I wish I could tell you that I have managed to escape the criticism and opinionated judgement of others. Sadly, once in a while someone interjects an unsolicited opinion of their expectation….
Anyhow, this is what I’ve learned throughout this journey.
- No one, other than God, has the right to define what masculinity looks like.
For years, I gave people the power to define masculinity for me. This confused the heck out of me. Truth is, I’ve been given an example of who I want to model my life after…. His name is Jesus. Anything short of that misses the mark of excellence, in fact, it’s people pleasing… and I’m so done with that.
- I am 100% comfortable being me.
I’ve come to terms that I absolutely suck (yes, I used the word “suck”) at sports, mechanic work, and fixing things. However, there are hundreds of other things that I’m good at, and that I’ve love doing. God is so good too… He blessed me with an amazing wife who embraces my love of the kitchen. She hates cooking and she was blessed with the talent to have her own home remodel show on HGTV (God sure does have a sense of humor). Truth is, I love being me, and I refuse to be embarrassed of who I am.
- I refuse to be part of any organized group of people that holds an archaic and unbiblical worldview that oppresses others.
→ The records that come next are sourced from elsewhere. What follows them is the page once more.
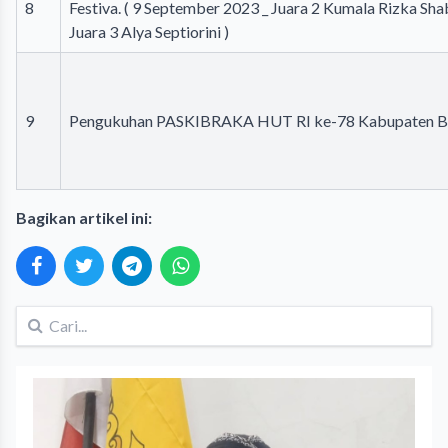
8
Festiva. ( 9 September 2023 _ Juara 2 Kumala Rizka Sha
Juara 3 Alya Septiorini )
9
Pengukuhan PASKIBRAKA HUT RI ke-78 Kabupaten B
Bagikan artikel ini:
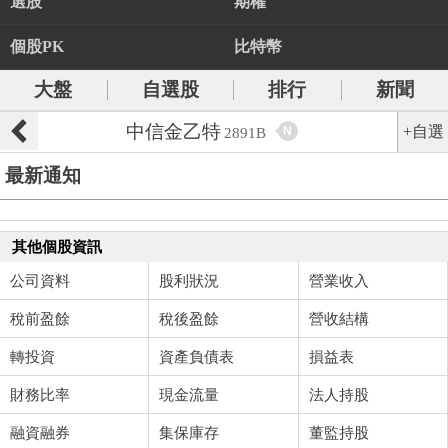
選股
期權
個股PK
比特幣
大盤
自選股
排行
新聞
中信金乙特
+自選
N
2891B
最新通知
其他個股資訊
公司資料
股利狀況
營業收入
稅前盈餘
稅後盈餘
營收結構
轉投資
資產負債表
損益表
財務比率
現金流量
法人持股
融資融券
集保庫存
董監持股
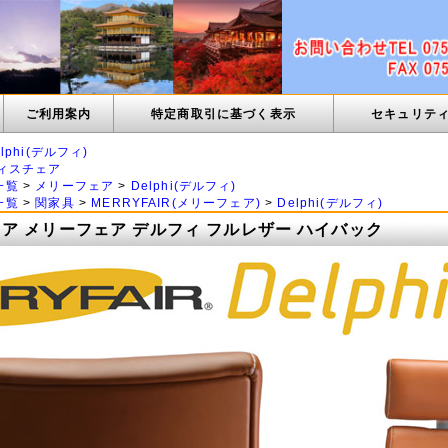
ご利用案内
特定商取引に基づく表示
セキュリテ
elphi(デルフィ)
ィスチェア
一覧
>
メリーフェア
>
Delphi(デルフィ)
一覧
>
関家具
>
MERRYFAIR(メリーフェア)
>
Delphi(デルフィ)
ア メリーフェア デルフィ フルレザー ハイバック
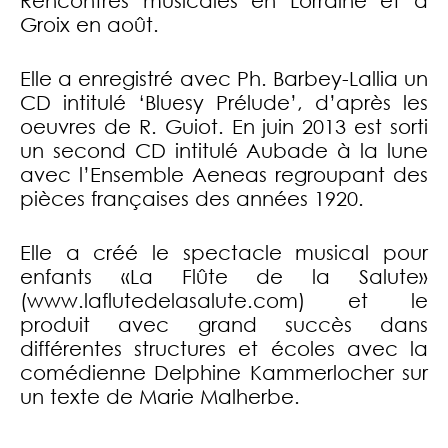
Rencontres musicales en Lorraine et à
Groix en août.
Elle a enregistré avec Ph. Barbey-Lallia un
CD intitulé ‘Bluesy Prélude’, d’après les
oeuvres de R. Guiot. En juin 2013 est sorti
un second CD intitulé Aubade à la lune
avec l’Ensemble Aeneas regroupant des
pièces françaises des années 1920.
Elle a créé le spectacle musical pour
enfants «La Flûte de la Salute»
(www.laflutedelasalute.com) et le
produit avec grand succès dans
différentes structures et écoles avec la
comédienne Delphine Kammerlocher sur
un texte de Marie Malherbe.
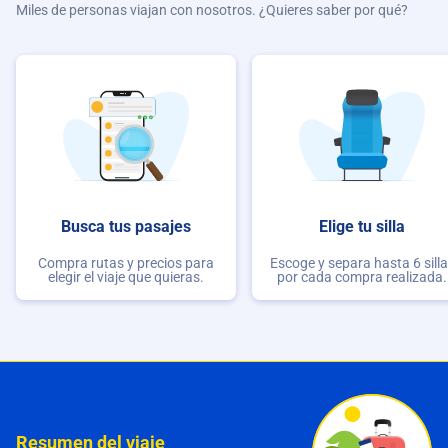
Miles de personas viajan con nosotros. ¿Quieres saber por qué?
Busca tus pasajes
Elige tu silla
Compra rutas y precios para
Escoge y separa hasta 6 sill
elegir el viaje que quieras.
por cada compra realizada.
Resumen del viaje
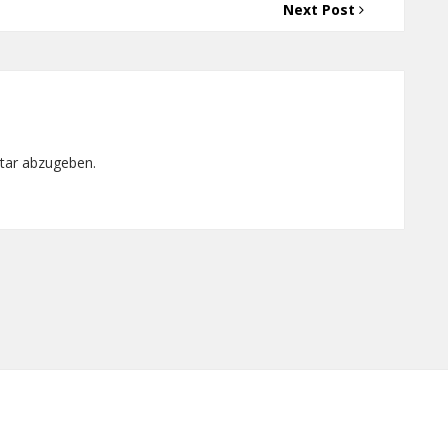
Next Post
tar abzugeben.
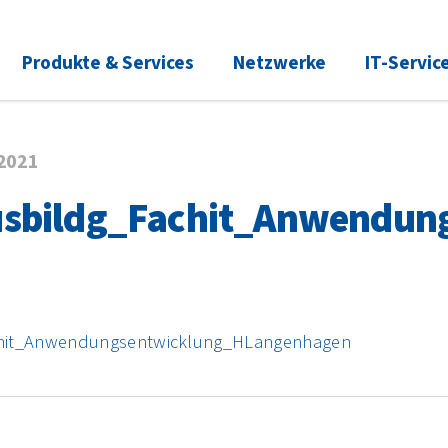
Produkte & Services
Netzwerke
IT-Servic
.2021
sbildg_Fachit_Anwendun
chit_Anwendungsentwicklung_HLangenhagen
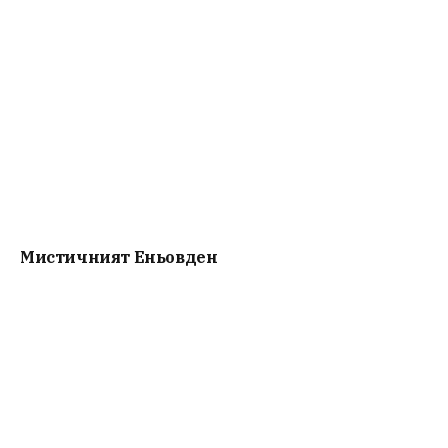
Мистичният Eньовден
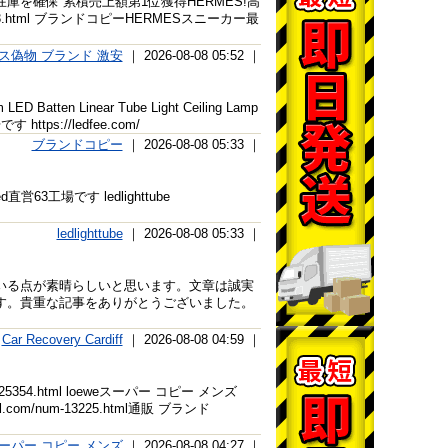
安価格新品 在庫を確保 累積売上額第1位獲得HERMES!高
5703.html ブランドコピーHERMESスニーカー最
ス偽物 ブランド 激安
｜ 2026-08-08 05:52 ｜
m LED Batten Linear Tube Light Ceiling Lamp
ttps://ledfee.com/
ブランドコピー
｜ 2026-08-08 05:33 ｜
led直営63工場です ledlighttube
ledlighttube
｜ 2026-08-08 05:33 ｜
いる点が素晴らしいと思います。文章は誠実
す。貴重な記事をありがとうございました。
Car Recovery Cardiff
｜ 2026-08-08 04:59 ｜
s-125354.html loeweスーパー コピー メンズ
vol.com/num-13225.html通販 ブランド
eスーパー コピー メンズ
｜ 2026-08-08 04:27 ｜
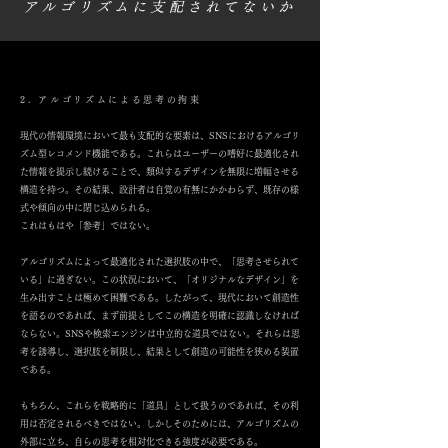
アルゴリズムに支配されてないか
2. アルゴリズムによる思考の拘束
現代の情報環境において最も支配的な要素は、SNSにおけるアルゴリ
ズム型レコメンド機能である。これらはユーザーの嗜好に最適化され
た情報を提示し続けることで、類似するデザインを無限に増幅させる
構造を持つ。その結果、設計者は自覚の有無にかかわらず、既存の様
式や傾向の中に閉じ込められる。
これはもはや「参考」ではない。
アルゴリズムによって最適化された選択肢の中で、「思考させられて
いる」に過ぎない。この状況において、「オリジナルなデザイン」を
生み出すことは極めて困難である。したがって、現代において創造性
を語るのであれば、まず前提としてこの構造を明確に認識しなければ
ならない。SNSや検索エンジンは中立的な道具ではない。それらは思
考を誘導し、選択肢を制限し、結果として創造の可能性を狭める装置
である。
もちろん、これらを戦略的に「道具」として扱うのであれば、その利
用は否定されるべきではない。しかしそのためには、アルゴリズムの
外部に立ち、自らの思考を相対化できる強度が必要である。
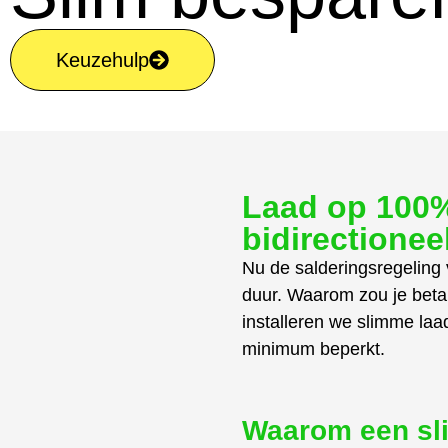
Keuzehulp
Laad op 100%
bidirectionee
Nu de salderingsregeling 
duur. Waarom zou je betal
installeren we slimme laa
minimum beperkt.
Waarom een sli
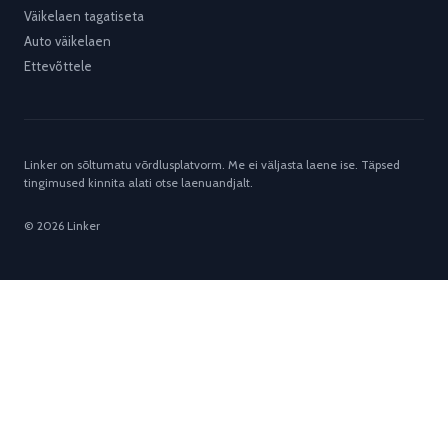
Väikelaen tagatiseta
Auto väikelaen
Ettevõttele
Linker on sõltumatu võrdlusplatvorm. Me ei väljasta laene ise. Täpsed
tingimused kinnita alati otse laenuandjalt.
© 2026 Linker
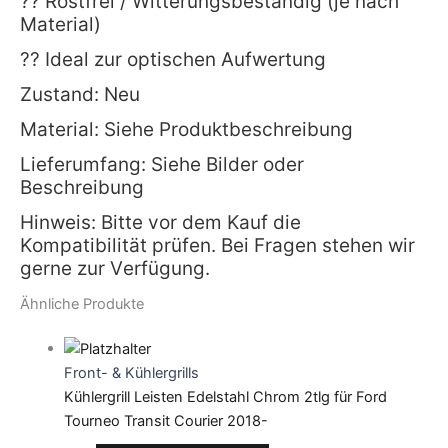
?? Rostfrei / Witterungsbeständig (je nach
Material)
?? Ideal zur optischen Aufwertung
Zustand: Neu
Material: Siehe Produktbeschreibung
Lieferumfang: Siehe Bilder oder
Beschreibung
Hinweis: Bitte vor dem Kauf die
Kompatibilität prüfen. Bei Fragen stehen wir
gerne zur Verfügung.
Ähnliche Produkte
Front- & Kühlergrills
Kühlergrill Leisten Edelstahl Chrom 2tlg für Ford
Tourneo Transit Courier 2018-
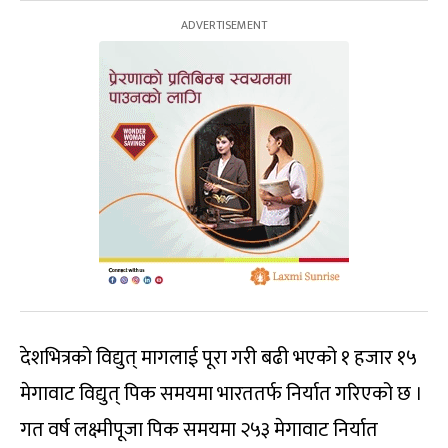
देशभित्रको विद्युत् मागलाई पूरा गरी बढी भएको १ हजार १५
मेगावाट
विद्युत् पिक समयमा भारततर्फ निर्यात गरिएको छ ।
गत वर्ष लक्ष्मीपूजा पिक समयमा २५३
मेगावाट
निर्यात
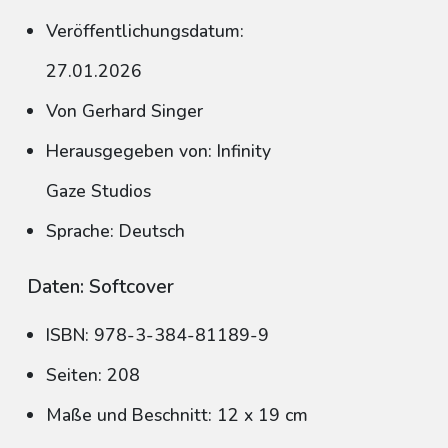
Veröffentlichungsdatum:
27.01.2026
Von Gerhard Singer
Herausgegeben von: Infinity
Gaze Studios
Sprache: Deutsch
Daten: Softcover
ISBN: 978-3-384-81189-9
Seiten: 208
Maße und Beschnitt: 12 x 19 cm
At the age of twenty-one, I chose to walk away from the fellowship that I was born into. This was one of the hardest decisions that I made. For years, I felt unworthy to even breathe without being judged. I’ve learned that I know where my faith resides, and it’s definitely not in the opinion of others. I’m grateful that I have a timeless manuscript to guide me when I have questions. I’m super-grateful that God has surrounded me with an amazing group of people that I can worship God freely with now….. and sometimes I do stupid stuff, but just like Jesus, they love me anyhow.